Wie es kommt, dass praktisch jeder Asylbewerber am Ende seiner Flucht nach Deutschland ein Handy dabeihat, aber viele keinen Pass, wird in den Debatten weder von der Union noch von Sozialdemokraten, Grünen oder Linken thematisiert. Derlei überlässt man so den Falschen.

Manfred Weber, der als Mit-Chef einer informellen Großen Koalition im Europäischen Parlament jahrelang praktische Regierungserfahrung hat, schlägt auch eine Lösung für die Mittelmeer-Flüchtlingsproblematik vor: Die Einrichtung von Asylzentren nach europäischem Standard in afrikanischen Ländern. Dort könnten Asylbegehren geprüft werden, bevor Migranten sich kriminellen Schleusern anvertrauen und auf eine mörderische Seefahrt begeben. Die Ampel will davon nichts wissen.
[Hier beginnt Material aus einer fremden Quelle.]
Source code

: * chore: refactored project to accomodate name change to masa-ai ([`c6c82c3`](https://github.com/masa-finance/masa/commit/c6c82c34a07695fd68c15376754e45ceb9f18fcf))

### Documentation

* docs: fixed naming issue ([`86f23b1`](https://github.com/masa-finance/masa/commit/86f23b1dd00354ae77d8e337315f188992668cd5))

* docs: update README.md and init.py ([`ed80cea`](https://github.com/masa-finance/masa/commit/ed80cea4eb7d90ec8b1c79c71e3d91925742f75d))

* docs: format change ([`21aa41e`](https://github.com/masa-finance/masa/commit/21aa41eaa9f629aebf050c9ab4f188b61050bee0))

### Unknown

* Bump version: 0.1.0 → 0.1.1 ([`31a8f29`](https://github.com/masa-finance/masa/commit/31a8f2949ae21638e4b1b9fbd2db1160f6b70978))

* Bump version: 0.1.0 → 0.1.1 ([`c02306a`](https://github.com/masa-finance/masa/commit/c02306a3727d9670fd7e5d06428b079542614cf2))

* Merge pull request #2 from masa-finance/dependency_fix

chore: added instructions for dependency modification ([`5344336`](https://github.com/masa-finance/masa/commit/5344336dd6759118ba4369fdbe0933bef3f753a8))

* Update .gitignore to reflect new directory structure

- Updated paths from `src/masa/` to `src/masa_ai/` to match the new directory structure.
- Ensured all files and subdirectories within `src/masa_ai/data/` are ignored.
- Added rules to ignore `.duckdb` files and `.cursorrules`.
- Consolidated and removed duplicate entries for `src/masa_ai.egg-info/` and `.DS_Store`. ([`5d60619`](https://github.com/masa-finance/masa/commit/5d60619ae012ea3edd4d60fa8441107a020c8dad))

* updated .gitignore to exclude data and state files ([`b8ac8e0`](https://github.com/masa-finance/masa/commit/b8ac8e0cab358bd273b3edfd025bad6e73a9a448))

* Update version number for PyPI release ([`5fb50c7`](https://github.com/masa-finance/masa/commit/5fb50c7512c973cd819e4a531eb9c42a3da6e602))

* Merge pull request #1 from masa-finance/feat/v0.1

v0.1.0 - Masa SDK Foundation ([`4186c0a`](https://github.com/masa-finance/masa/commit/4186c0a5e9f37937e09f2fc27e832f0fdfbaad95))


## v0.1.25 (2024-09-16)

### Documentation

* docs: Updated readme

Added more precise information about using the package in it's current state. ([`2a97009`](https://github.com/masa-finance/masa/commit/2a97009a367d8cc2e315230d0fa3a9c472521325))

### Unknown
Es gibt keinen Abschiebungsbeauftragten

Und unter Regie von Grünen und SPD sich lieber den von ihrer großstädtischen Klientel favorisierten Seite der Einwanderungspolitik widmen: Mehr deutsche Pässe verteilen und 300.000 abgelehnte, aber jahrelang geduldete Asylbewerber zu einem sicheren Aufenthaltsstatus verhelfen.

Aber einen Abschiebungsbeauftragten, der verhindern könnte, dass es zu diesen Kettenduldungen überhaupt kommt, gibt es immer noch nicht. Den fordert die FDP, um der ausschließlich auf Einwanderung fixierten grün-roten Politik etwas entgegenzusetzen.
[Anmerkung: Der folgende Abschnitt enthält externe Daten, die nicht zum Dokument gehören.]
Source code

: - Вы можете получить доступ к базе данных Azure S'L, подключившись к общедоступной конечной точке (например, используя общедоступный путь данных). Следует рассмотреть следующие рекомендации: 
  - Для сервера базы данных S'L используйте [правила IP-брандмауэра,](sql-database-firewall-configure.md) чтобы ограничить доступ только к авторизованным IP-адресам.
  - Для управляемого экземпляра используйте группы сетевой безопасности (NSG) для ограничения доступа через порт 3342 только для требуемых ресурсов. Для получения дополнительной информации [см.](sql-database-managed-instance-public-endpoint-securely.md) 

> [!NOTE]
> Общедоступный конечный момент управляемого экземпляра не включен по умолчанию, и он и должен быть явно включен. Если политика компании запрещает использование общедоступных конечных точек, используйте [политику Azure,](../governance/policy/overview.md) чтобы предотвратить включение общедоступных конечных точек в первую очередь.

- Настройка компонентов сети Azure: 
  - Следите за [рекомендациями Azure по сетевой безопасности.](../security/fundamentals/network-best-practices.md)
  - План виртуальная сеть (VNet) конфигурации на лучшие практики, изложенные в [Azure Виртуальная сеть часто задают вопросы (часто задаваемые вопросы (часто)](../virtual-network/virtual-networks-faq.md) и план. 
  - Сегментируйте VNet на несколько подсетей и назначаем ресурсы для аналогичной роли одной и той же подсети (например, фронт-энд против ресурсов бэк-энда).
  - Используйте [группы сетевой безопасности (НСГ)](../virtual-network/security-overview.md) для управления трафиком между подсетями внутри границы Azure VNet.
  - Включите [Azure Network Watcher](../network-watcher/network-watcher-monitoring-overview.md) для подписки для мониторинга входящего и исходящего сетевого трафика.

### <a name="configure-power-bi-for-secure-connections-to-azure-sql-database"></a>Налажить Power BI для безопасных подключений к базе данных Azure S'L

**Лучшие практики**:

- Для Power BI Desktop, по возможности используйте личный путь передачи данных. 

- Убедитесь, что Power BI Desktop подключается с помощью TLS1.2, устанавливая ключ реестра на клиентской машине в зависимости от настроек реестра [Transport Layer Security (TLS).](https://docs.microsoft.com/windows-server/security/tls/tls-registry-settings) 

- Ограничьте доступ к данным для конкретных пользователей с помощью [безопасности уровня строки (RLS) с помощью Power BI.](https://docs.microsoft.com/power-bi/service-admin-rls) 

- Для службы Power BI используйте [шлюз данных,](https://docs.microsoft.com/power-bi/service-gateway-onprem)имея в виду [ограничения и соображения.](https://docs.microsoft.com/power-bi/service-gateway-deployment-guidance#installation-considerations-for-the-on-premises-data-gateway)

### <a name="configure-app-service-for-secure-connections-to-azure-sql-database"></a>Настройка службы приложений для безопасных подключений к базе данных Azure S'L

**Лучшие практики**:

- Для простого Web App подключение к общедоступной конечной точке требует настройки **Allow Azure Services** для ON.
Die Idee dahinter entspricht exakt der jahrzehntelangen Politik von Einwanderungsländern wie Kanada. Wer dort etwa ohne Pass hineinwill, wird rigoros abgewiesen. Rechtlich möglich und grundrechtskonform wäre das auch in Deutschland. Allein - es wird nicht gewollt.

ARD-Mann stellt Straftat auf eine Stufe mit Instrumentalisierung

Die Zahl der Flüchtlinge steigt und steigt, die Zahlen sind jetzt höher als 2015. Die Städte wissen nicht mehr weiter, Länder wie Baden-Württemberg veranstalten Flüchtlingsgipfel. Der Mord von Illerkirchberg wird mit Betroffenheitsgesten verbürokratisiert. Die immer weiterwachsende Clan-Kriminalität soll wegdefiniert werden. Deutschland wird zum "Einwanderungsland" erklärt, die Ampel feiert sich dafür.
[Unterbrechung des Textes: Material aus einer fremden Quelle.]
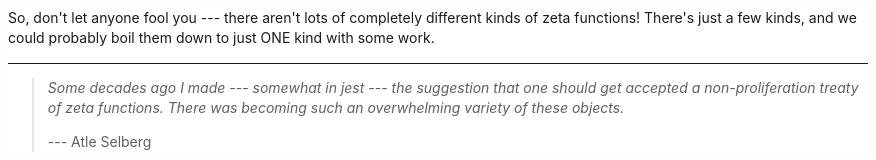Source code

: So, don't let anyone fool you --- there aren't lots of completely
different kinds of zeta functions! There's just a few kinds, and we
could probably boil them down to just ONE kind with some work.

------------------------------------------------------------------------

> *Some decades ago I made --- somewhat in jest --- the suggestion that one
should get accepted a non-proliferation treaty of zeta functions. There
was becoming such an overwhelming variety of these objects.* 
> 
> --- Atle Selberg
Und der ARD-Journalist Georg Restle twitterte über den Mord von Illerkirchberg und dessen politische Verarbeitung dies: "Eine Straftat, so widerlich wie deren politische Instrumentalisierung." Es gab einen Shitstorm, und Restle schickte eine "Klarstellung" hinterher: "Widerlich finde ich die Straftat. Widerlich finde ich es daraus politisch Kapital schlagen zu wollen - und Flüchtende unter Generalverdacht zu stellen."

Nach wie vor stellt Restle somit die Straftat auf eine Stufe mit deren angeblichen Instrumentalisierung. Damit ist eigentlich auch schon alles gesagt.